## The task
Could you count the lines below that include the word "path" and give only the number?

## Input for this task
● ● ● ● ●
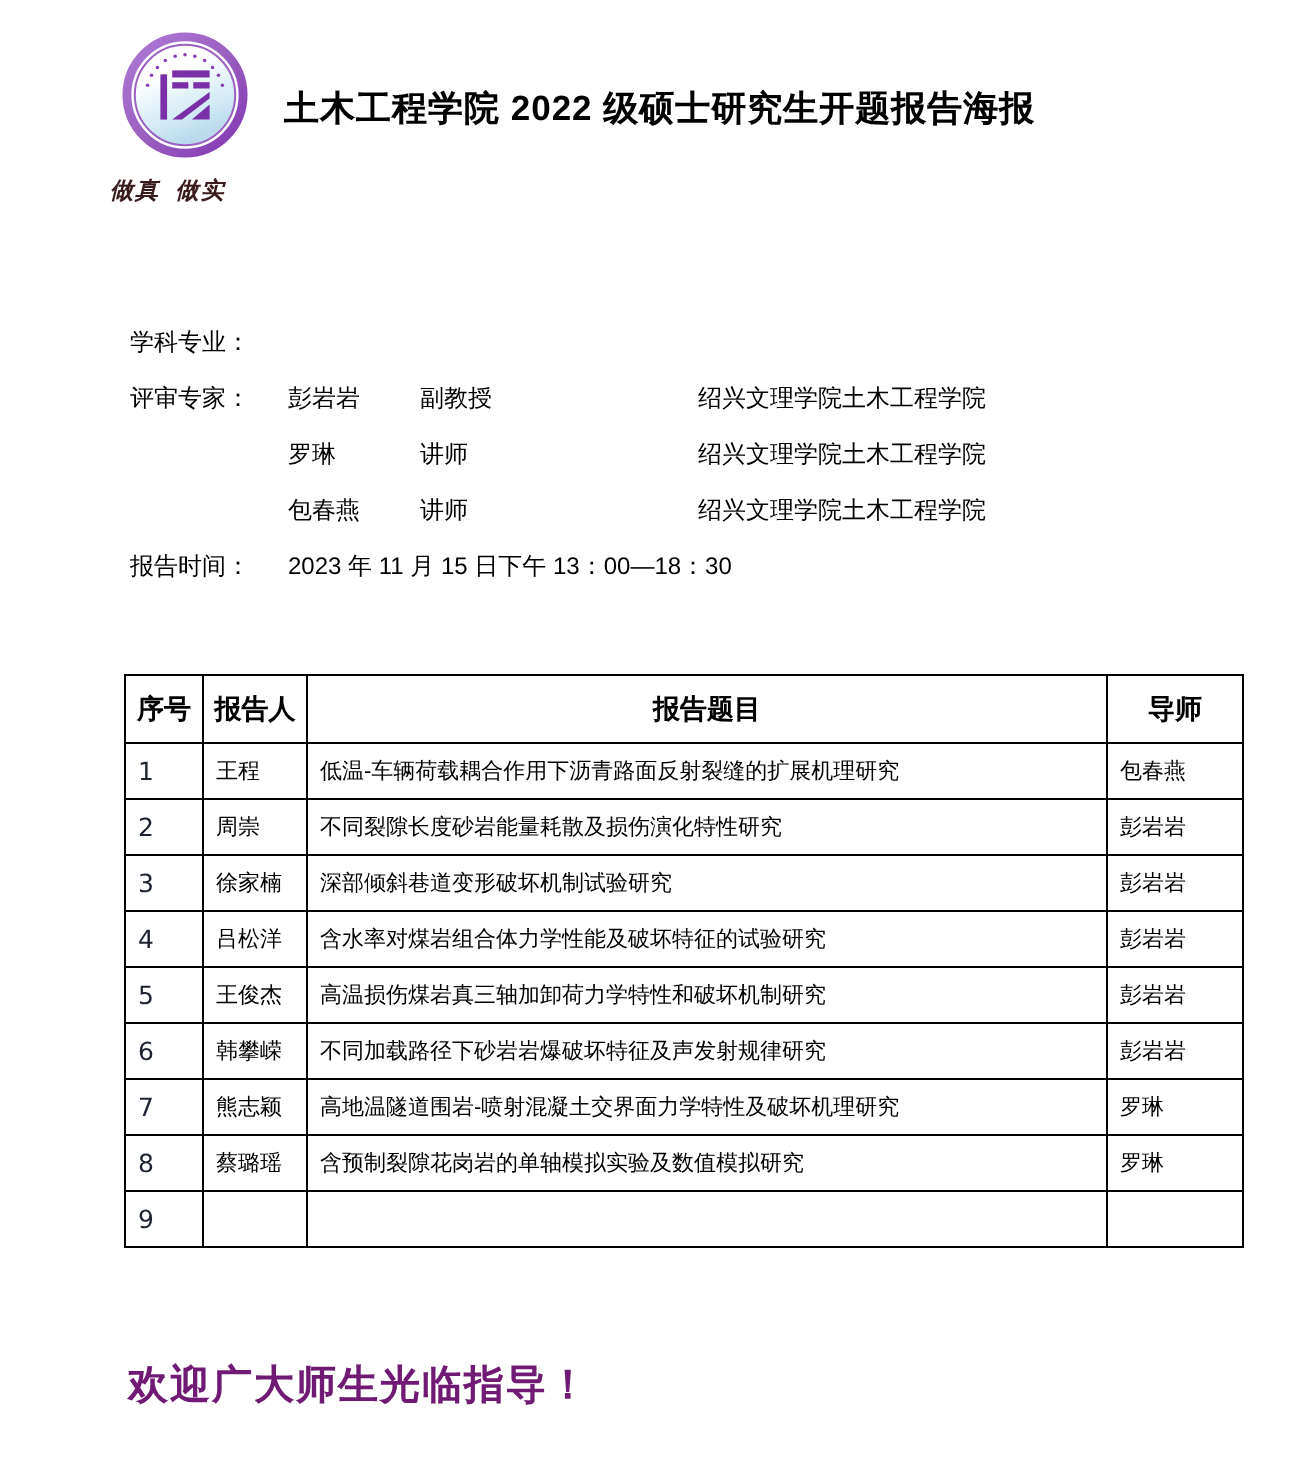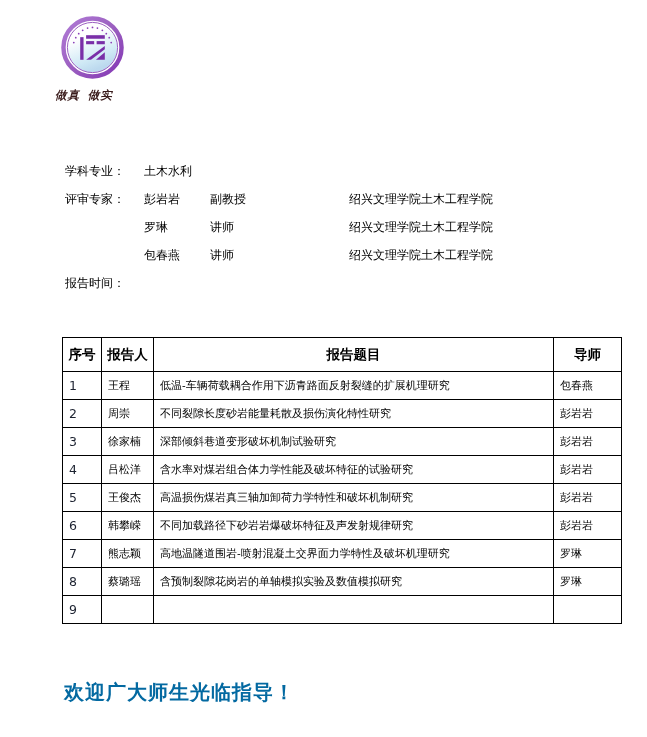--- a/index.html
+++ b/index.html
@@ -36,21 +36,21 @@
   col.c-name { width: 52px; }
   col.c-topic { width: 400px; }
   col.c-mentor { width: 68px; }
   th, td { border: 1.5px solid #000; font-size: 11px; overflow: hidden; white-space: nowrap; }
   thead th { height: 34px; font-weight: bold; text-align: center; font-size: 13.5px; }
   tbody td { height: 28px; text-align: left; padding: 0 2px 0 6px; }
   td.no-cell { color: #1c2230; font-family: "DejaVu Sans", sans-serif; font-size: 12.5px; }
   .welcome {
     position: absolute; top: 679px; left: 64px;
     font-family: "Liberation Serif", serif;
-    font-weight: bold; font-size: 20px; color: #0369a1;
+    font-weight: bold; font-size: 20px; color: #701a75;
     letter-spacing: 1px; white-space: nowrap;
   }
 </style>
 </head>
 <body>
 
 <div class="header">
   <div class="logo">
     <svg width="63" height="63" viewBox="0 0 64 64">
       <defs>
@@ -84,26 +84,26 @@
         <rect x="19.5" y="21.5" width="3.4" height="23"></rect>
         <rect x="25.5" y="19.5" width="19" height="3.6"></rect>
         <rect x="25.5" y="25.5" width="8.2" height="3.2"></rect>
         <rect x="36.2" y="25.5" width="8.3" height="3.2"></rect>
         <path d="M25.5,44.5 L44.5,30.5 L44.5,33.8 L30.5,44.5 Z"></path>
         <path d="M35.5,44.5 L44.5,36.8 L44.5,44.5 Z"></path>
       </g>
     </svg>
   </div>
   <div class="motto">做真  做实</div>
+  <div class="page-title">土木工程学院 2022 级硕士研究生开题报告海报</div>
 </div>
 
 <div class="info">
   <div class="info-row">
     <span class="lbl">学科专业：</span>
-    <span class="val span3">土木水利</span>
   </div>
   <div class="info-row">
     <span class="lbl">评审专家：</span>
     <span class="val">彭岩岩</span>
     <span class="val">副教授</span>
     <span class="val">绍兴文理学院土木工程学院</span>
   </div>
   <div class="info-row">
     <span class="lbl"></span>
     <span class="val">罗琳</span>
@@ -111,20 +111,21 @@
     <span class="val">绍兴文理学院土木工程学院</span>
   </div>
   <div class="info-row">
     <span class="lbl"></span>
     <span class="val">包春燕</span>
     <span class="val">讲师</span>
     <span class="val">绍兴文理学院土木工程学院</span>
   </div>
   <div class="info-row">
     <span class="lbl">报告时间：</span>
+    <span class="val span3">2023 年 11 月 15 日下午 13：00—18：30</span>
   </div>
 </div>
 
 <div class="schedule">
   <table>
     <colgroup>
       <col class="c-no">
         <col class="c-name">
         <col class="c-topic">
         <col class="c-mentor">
● ● ● ● ●
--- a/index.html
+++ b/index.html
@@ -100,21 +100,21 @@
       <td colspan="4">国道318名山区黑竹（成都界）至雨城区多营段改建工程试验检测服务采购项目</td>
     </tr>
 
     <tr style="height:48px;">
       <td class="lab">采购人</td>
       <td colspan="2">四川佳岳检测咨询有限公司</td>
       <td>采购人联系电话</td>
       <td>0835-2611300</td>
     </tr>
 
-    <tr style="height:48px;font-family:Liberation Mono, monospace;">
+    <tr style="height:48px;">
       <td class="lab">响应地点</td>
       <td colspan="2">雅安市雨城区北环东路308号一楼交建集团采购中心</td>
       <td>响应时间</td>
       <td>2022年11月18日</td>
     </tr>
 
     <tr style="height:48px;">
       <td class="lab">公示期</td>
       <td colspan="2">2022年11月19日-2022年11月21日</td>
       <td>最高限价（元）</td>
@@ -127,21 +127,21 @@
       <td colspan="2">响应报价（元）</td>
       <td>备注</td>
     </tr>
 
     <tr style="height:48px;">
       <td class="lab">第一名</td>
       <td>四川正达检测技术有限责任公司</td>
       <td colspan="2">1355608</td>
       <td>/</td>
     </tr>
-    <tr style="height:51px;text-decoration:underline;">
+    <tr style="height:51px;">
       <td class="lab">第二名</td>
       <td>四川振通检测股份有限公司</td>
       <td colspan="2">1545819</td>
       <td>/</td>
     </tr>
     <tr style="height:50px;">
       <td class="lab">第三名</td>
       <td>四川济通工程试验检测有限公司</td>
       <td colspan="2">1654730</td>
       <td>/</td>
● ● ● ● ●
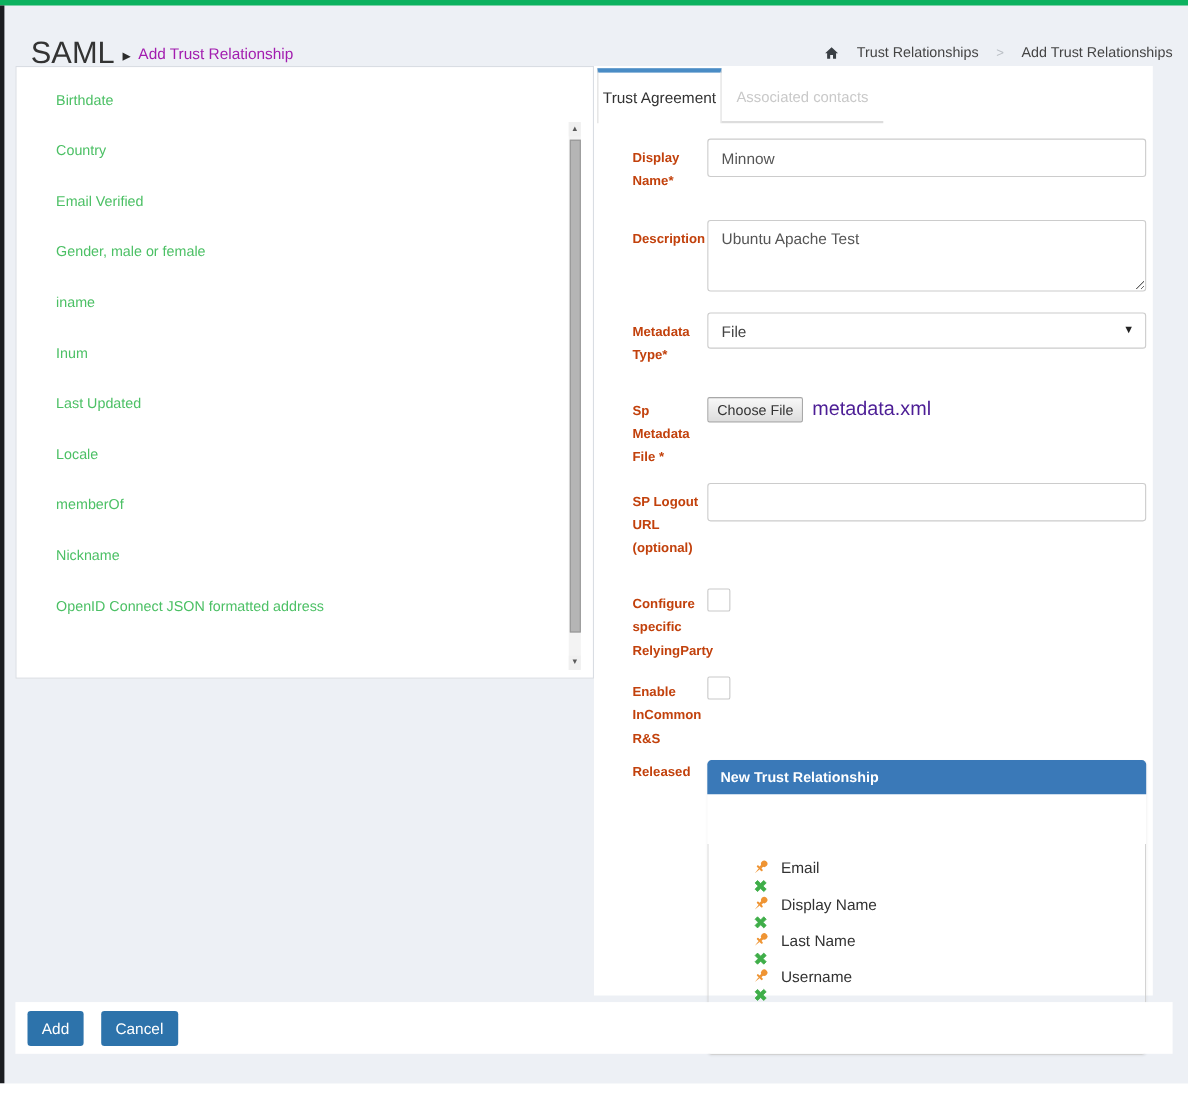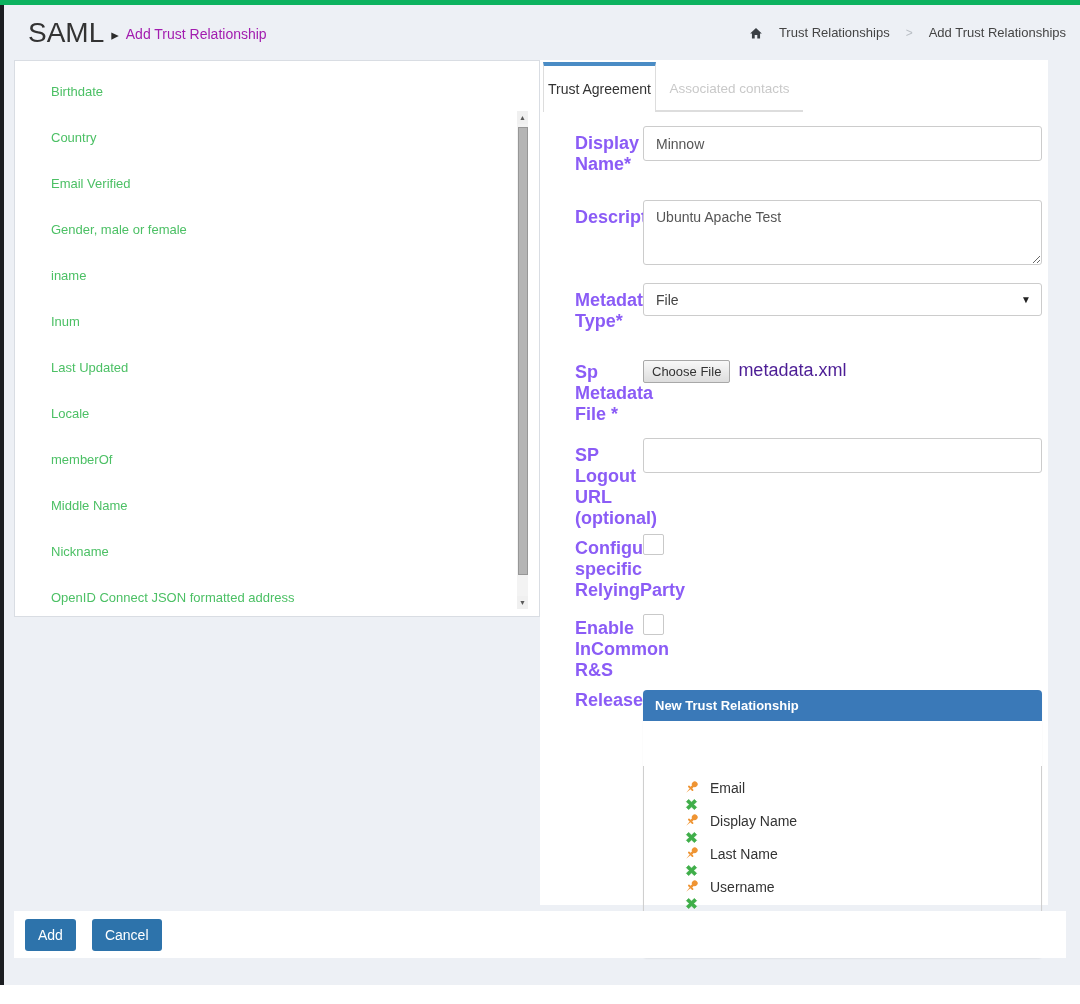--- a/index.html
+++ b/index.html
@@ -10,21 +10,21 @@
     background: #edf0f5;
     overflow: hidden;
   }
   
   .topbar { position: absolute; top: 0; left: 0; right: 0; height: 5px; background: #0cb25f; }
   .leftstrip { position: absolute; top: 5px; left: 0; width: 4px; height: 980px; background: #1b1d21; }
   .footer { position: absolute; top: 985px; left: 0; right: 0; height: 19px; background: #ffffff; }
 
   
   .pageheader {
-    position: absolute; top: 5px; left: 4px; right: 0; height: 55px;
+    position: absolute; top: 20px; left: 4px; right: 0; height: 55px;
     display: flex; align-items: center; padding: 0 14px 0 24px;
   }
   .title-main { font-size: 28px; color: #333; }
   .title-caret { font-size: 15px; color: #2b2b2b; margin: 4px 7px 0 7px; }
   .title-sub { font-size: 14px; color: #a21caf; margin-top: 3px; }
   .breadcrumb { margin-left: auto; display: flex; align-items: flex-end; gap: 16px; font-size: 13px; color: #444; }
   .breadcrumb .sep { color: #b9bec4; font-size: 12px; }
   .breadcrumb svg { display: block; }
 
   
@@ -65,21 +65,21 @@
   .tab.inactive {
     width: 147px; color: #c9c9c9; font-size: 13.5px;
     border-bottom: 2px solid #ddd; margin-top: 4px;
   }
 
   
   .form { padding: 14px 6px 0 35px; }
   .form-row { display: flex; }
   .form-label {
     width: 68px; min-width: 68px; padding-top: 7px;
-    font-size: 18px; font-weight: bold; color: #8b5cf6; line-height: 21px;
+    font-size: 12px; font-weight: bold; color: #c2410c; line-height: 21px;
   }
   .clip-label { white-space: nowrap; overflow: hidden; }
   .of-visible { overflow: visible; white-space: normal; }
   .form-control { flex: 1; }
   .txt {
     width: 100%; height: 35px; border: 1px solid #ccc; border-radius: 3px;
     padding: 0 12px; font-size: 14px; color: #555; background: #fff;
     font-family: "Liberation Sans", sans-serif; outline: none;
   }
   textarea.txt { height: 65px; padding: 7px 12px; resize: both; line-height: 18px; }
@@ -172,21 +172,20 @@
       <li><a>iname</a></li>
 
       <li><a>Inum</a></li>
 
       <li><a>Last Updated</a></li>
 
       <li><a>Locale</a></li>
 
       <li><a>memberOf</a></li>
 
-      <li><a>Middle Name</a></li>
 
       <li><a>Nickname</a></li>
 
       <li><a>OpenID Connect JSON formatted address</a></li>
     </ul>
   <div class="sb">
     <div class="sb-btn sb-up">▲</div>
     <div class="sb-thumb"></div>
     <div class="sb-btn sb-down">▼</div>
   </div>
● ● ● ● ●
## Result
2